7. SELECT - Plant a different flower, vegetable, or herb crop in each square foot, using 1, 4, 9, or 16 plants per square foot.
8. PLANT - Conserve seeds. Plant only a pinch (2 or 3 seeds) per hole. Place transplants in a slight saucer-shaped depression.
9. WATER - Water by hand from a bucket of sun-warmed water.
10. HARVEST - When you finish harvesting a square foot, add compost and replant it with a new and different crop.

The Three Sisters

We also plan on employing the Three Sisters method. This is where you grow your corn, beans and squash together on a mound. "The Three Sisters all work together. Critters will find it harder to invade your garden by interplanting your corn, beans and squash. The corn stalk serves as a pole for the beans, the beans help to add the nitrogen to the soil that the corn needs, and the squash provides a ground cover of shade that helps the soil retain moisture.

1. In late May or early June, hoe up the ground and heap the earth into piles about a foot high and about 20 across. The centers of your mounds should be about four feet apart and should have flattened tops.

2. First, in the center of each mound, plant five or six corn kernels in a small circle.

3. After a week or two, when the corn has grown to be five inches or so, plant seven or eight pole beans in a circle about six inches away from the corn kernels.

4. A week later, at the edge of the mound about a foot away from the beans, plant seven or eight squash or pumpkin seeds.

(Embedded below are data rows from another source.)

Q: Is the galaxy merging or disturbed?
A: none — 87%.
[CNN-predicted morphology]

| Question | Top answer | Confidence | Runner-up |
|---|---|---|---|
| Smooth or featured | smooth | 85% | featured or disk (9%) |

5. When the plants begin to grow, you will need to weed out all but a few of the sturdiest of the corn plants from each mound. Also keep the sturdiest of the bean and squash plants and weed out the weaker ones.

6. As the corn and beans grow up, you want to make sure that the beans are supported by cornstalks, wrapping around the corn. The squash will crawl out between the mounds, around the corn and beans.